Victory For Man Who Took Cold Caller To Court
A businessman plagued by nuisance phone calls offering compensation for Payment Protection Insurance has secured £220 in an out-of-court settlement.
Richard Herman, 53, was so fed up with the unwanted calls arriving from India, he decided to take matters into his own hands.
He warned the company that, in future, he would invoice them £10 for every minute of his time they used.
When the calls continued he began recording them before finally invoicing the company £195 for their use of his "time, telephone and electricity".
Upon receipt of the invoice the marketing firm acting on behalf of UK-based PPI Claimline Ltd, denied making the calls. When Mr Herman revealed he had recorded evidence, they still refused to pay.
But when Mr Herman filed a claim in the small claims court for the unpaid invoice - plus £25 in costs - the company offered to settle the debt out of court and transferred £220 into his bank account.
Mr Herman said: "I kept being called, as we all do, and I thought the only way for them to stop would be for me to speak to them and say, 'For goodness sake, take me off your list!'
"Then it occurred to me to tell them that if they call again I'll charge for my time. When they continued calling I sent them an invoice for 19.5 minutes."
To encourage others to do the same Mr Herman has set up a website with examples of covering letters and invoices to send to nuisance callers.
Even though the validity of Mr Herman's original invoice was not tested in court, he believes anyone who warns cold-calling companies they will be charged if they call, have a right to invoice them.
"I did business studies at 17 and studied 'offer-and-acceptance' so I knew a verbal contract is just as valid as a written one but harder to prove.
"The recorded calls proved I did tell them I would charge for my time if they called again".

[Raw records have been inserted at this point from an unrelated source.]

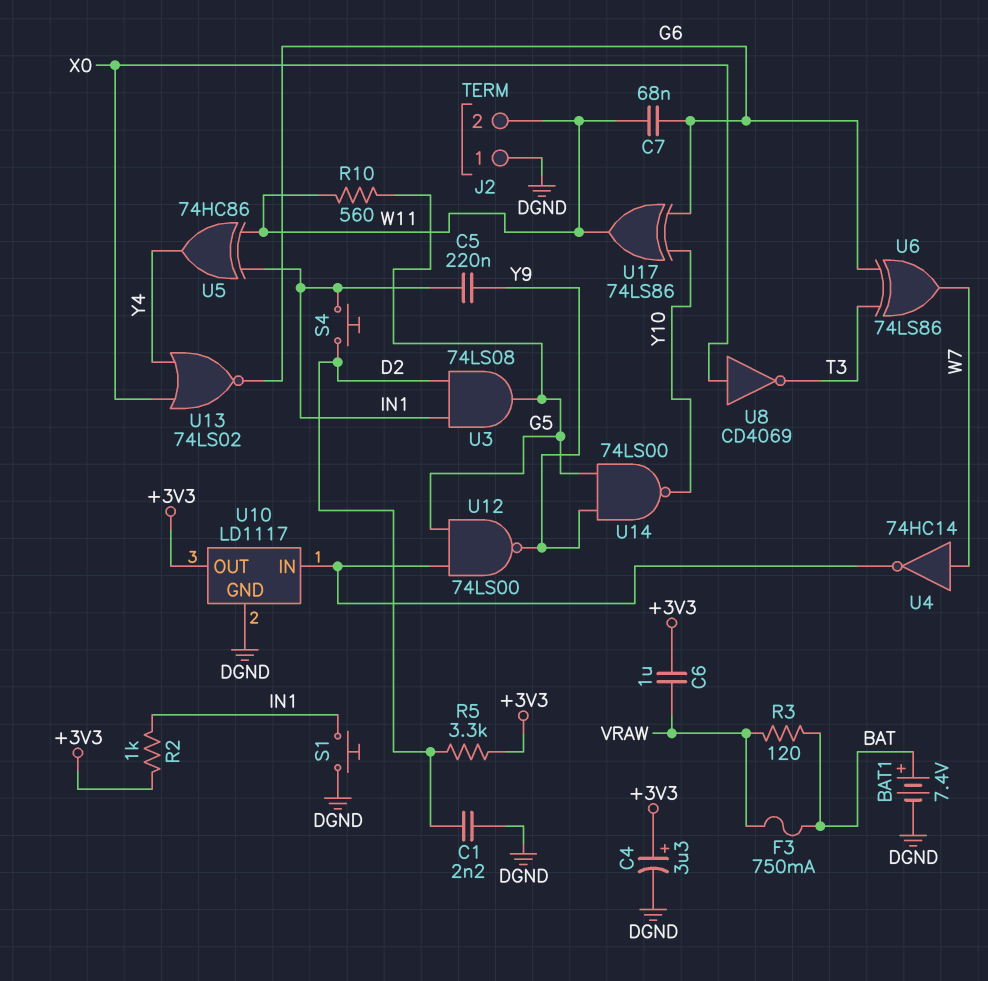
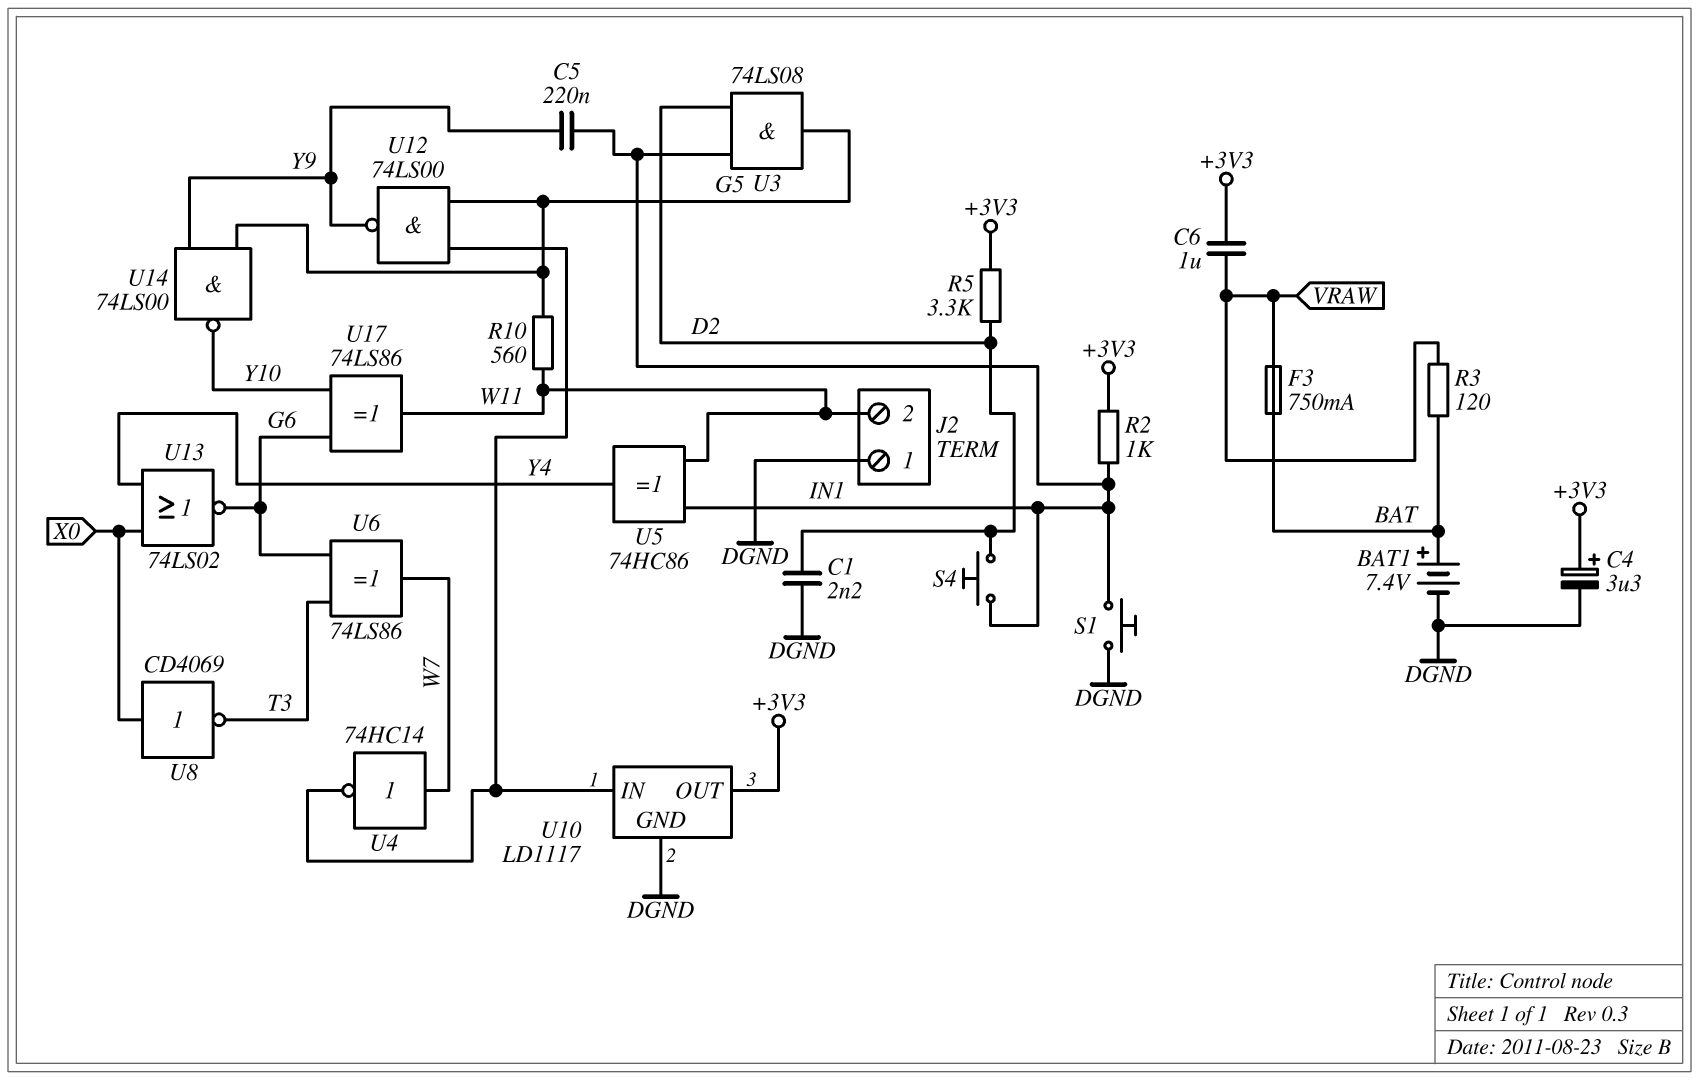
C7: 68nF (G6, W11) -> none

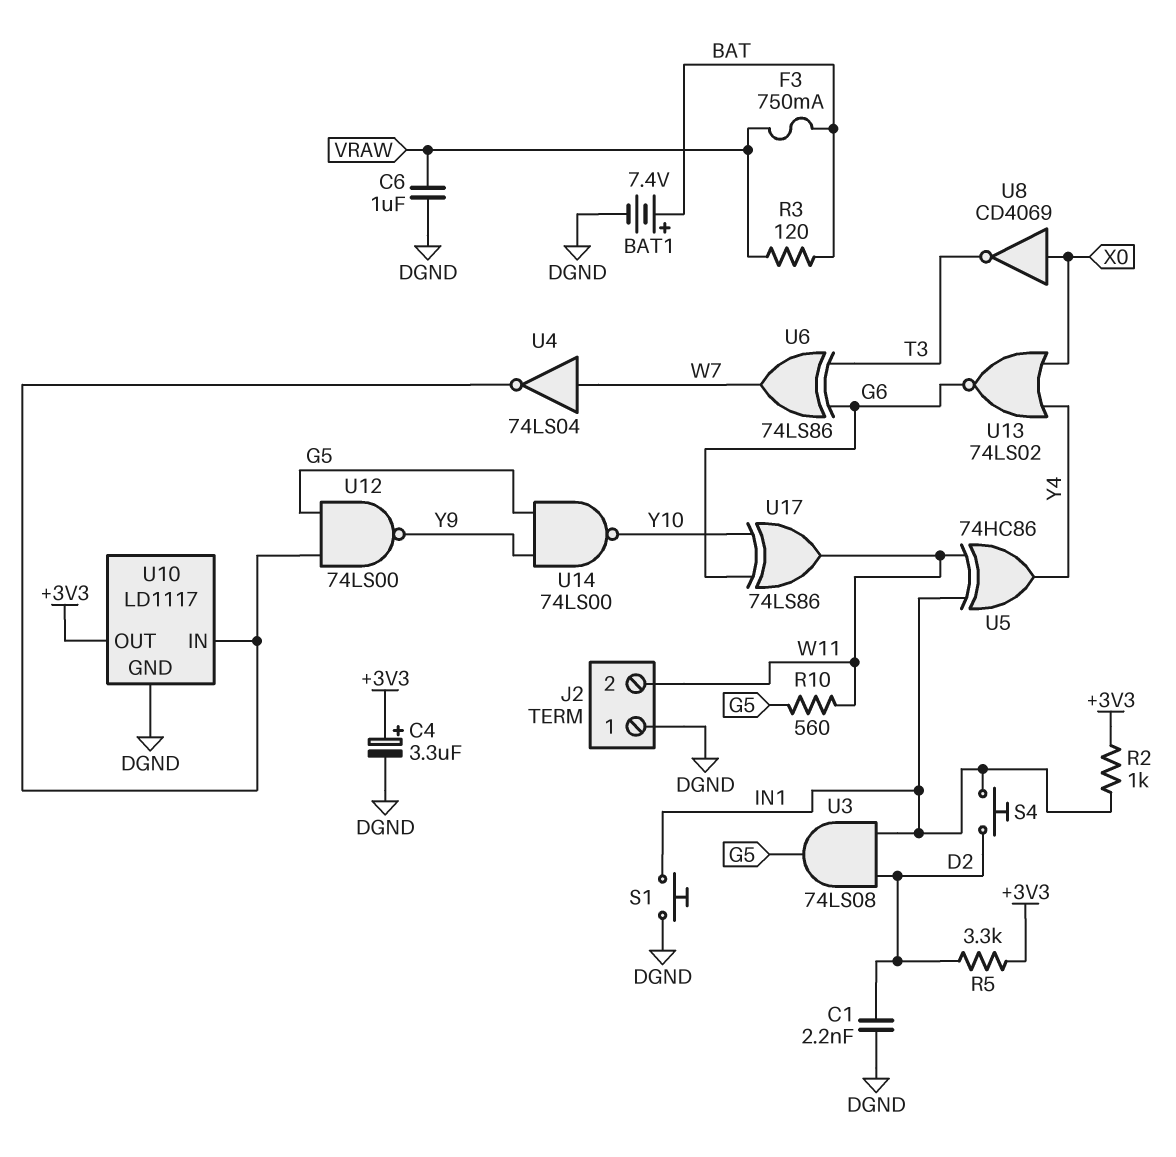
C5: 220nF (IN1, Y9) -> none
C6: 1uF (+3V3, VRAW) -> 1uF (DGND, VRAW)
U4: NOT 74HC14 (in W7, out U10/IN) -> NOT 74LS04 (in W7, out U10/IN)

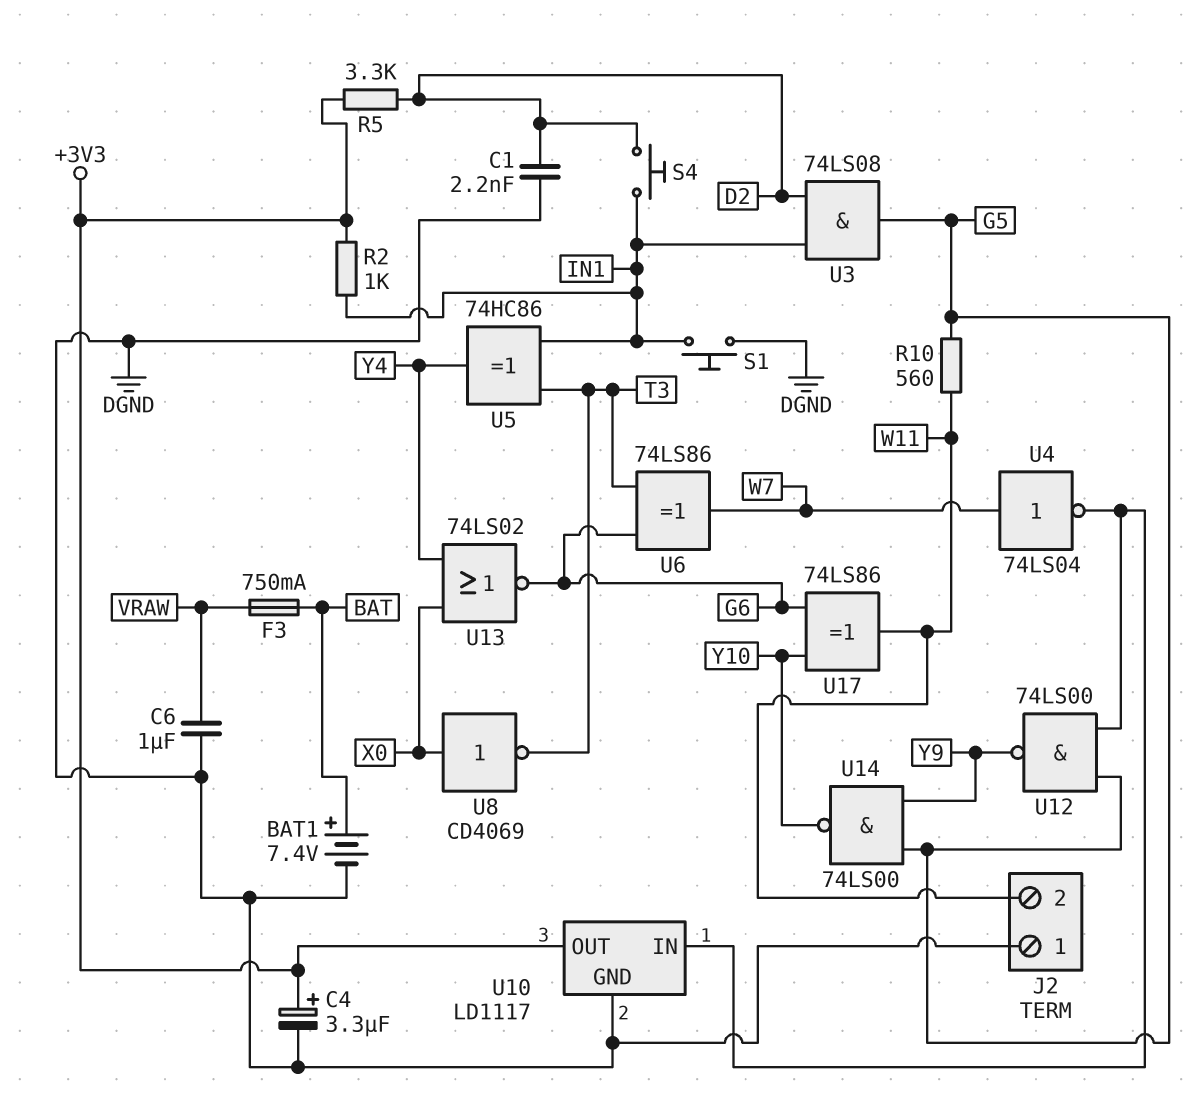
R3: 120 (BAT, VRAW) -> none
U5: XOR 74HC86 (in IN1, in W11, out Y4) -> XOR 74HC86 (in IN1, in T3, out Y4)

Mr Herman, who works in the telephone industry selling call-recording equipment, said his action was a last resort after asking the Information Commissioner and the Telephone Preference Service for help.
In a statment, PPI Claimline said: "We would like to stress that all our supplier relationships are subject to strict contractual provisions requiring full compliance with all relevant regulations, including those which relate to data protection and the telephone preference service.
"We would like to draw a clear line between the two calls to Mr Herman made on behalf of PPI Claimline and any other calls he received, which were nothing to do with PPI Claimline or its suppliers."